Any leftovers I have I either freeze or I eat the same dish over several days.
Also things like beans or rice freeze surprisingly well. If you eat a lot of rice, freezing rice is a shortcut for making congee.
 
Ahhhh, it's about time for my favorite poorfag holiday fun time.

If you have to purchase pumpkins for jack-o-lanterns, process that shit. You don't need specialty pumpkins for pumpkin recipes. Any old pumpkin works just fine.

Cut up your jack-o-lanterns after you're done with it in order to make nice, manageable chunks. Skin them, cut off any portions that have fungus or candle burns on them, and bake them in the oven on a baking sheet for 45 minutes at 350F/175C. This should make them nice and soft.
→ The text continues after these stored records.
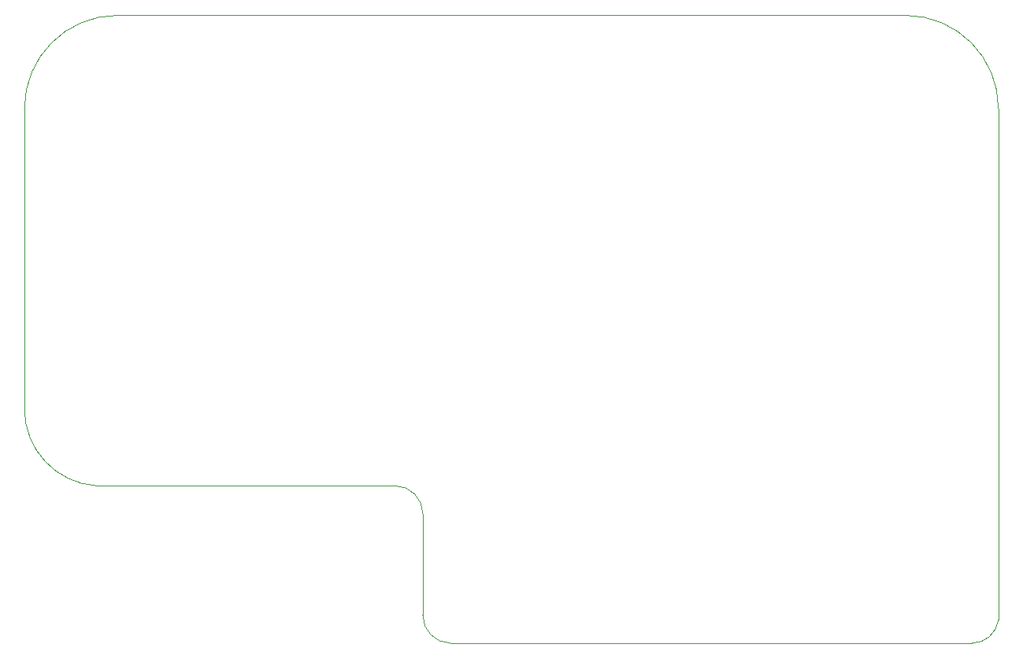
<source format=gm1>
G04 #@! TF.GenerationSoftware,KiCad,Pcbnew,(5.0.0)*
G04 #@! TF.CreationDate,2019-01-27T01:54:26-03:30*
G04 #@! TF.ProjectId,Tooling Board,546F6F6C696E6720426F6172642E6B69,rev?*
G04 #@! TF.SameCoordinates,Original*
G04 #@! TF.FileFunction,Profile,NP*
%FSLAX46Y46*%
G04 Gerber Fmt 4.6, Leading zero omitted, Abs format (unit mm)*
G04 Created by KiCad (PCBNEW (5.0.0)) date 01/27/19 01:54:26*
%MOMM*%
%LPD*%
G01*
G04 APERTURE LIST*
%ADD10C,0.020000*%
G04 APERTURE END LIST*
D10*
X204712851Y-97500000D02*
X204712851Y-42564071D01*
X204712850Y-97500000D02*
G75*
G02X201857009Y-100000000I-2855841J381166D01*
G01*
X145829798Y-100000000D02*
X201857009Y-100000000D01*
X100000000Y-42564071D02*
X100000000Y-74832623D01*
X194712851Y-32564071D02*
X110000000Y-32564071D01*
X100000000Y-42564071D02*
G75*
G02X110000000Y-32564071I10000000J0D01*
G01*
X194712851Y-32564071D02*
G75*
G02X204712851Y-42564071I0J-10000000D01*
G01*
X145829798Y-100000000D02*
G75*
G02X142829798Y-97000000I0J3000000D01*
G01*
X142829798Y-86092482D02*
X142829798Y-97000000D01*
X107773151Y-83092482D02*
G75*
G02X100000000Y-74832623I501945J8259859D01*
G01*
X139829798Y-83092482D02*
G75*
G02X142829798Y-86092482I0J-3000000D01*
G01*
X107773151Y-83092482D02*
X139829798Y-83092482D01*
M02*

</source>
Now run them through a food processor. You have pumpkin puree for baking.

Typically I end up with enough puree from a single large pumpkin to fill 2-3 gallon-size zip-lock baggies and freeze them after using a goodly amount to make a fresh pumpkin pie for Thanksgiving. Other things to do with this beyond pie are pumpkin muffins, pumpkin bread, pumpkin cookies, pumpkin-based bisque, and pumpkin chowder. This year I intend to make a pumpkin strudel. We'll see how that works out.

Additional bonus is the seeds can be lightly roasted in the oven as well, though this knowledge is pretty universal. I have simply run across many, many people who think you have to purchase a specialty pumpkin to process them and don't realize that your scary-faced goblin-attracting squash works just fine.
 
You Americans are weird about your pumpkins. In my country we roast, boil, or make soup. All the elaborate shit you do, and only once a year, is a ridiculous amount of effort. Especially making sweets with them. Pumpkins are savoury vegetables, they're dinner, not desert, and they're eaten all year round.

Mind you, I had a couple of South Africans say much the same thing to me a ways back. In SA, pumpkins are animal feed only. Here, they're both.
 
You Americans are weird about your pumpkins. In my country we roast, boil, or make soup. All the elaborate shit you do, and only once a year, is a ridiculous amount of effort. Especially making sweets with them. Pumpkins are savoury vegetables, they're dinner, not desert, and they're eaten all year round.

Mind you, I had a couple of South Africans say much the same thing to me a ways back. In SA, pumpkins are animal feed only. Here, they're both.
We do use them for savory things too, europoor, and in the same ways you do. Soups, roasts, as pasta fillings, etc. We just prefer using them for sweets because pumpkin desserts are awesome.

You are right about the fact that we should use them all year round, though. Pumpkin pie shouldn't just be an annual thing.
 
You are right about the fact that we should use them all year round, though. Pumpkin pie shouldn't just be an annual thing.
The nice thing about hard-rind squash is that they store so well in a pantry, as long as they don't have any breaks in the skin.

The nice thing about Americans thinking of pumpkins as seasonal is that you can pick up canned pumpkin purée on deep sale after the winter holidays. This is helpful if you're lazy, single, have a full freezer and/or live in a smaller place.

Typically I end up with enough puree from a single large pumpkin to fill 2-3 gallon-size zip-lock baggies and freeze them after using a goodly amount to make a fresh pumpkin pie for Thanksgiving.

Growing up, we made crustless pumpkin pie (essentially baked custard) weekly or so, all year. Blender and straight to the pie pan to bake; you get your egg protein and your pumpkin goodness. You can titrate the sugar down pretty far, especially if you have whipped cream or ice cream to top for people who want it super sweet.
 
Squash is also a great choice for a backyard garden, too. Imagine something as easy and prolific as zucchini, but after you pick it, you can just make a big stack and eat it all through spring. One year my parents had a 3-foot-tall pyramid of butternut squash in the guest room.

When the freezer had enough room, we'd boil and process another batch of them like @Diet Coke 4 Life does with pumpkin, except we cut them in wedges, steamed them (swapping in and out, keeping the steamer boiling), took off the rind and then ran them through a hand-cranked meat grinder. It was a bigger production but I'm told that's what kids are for.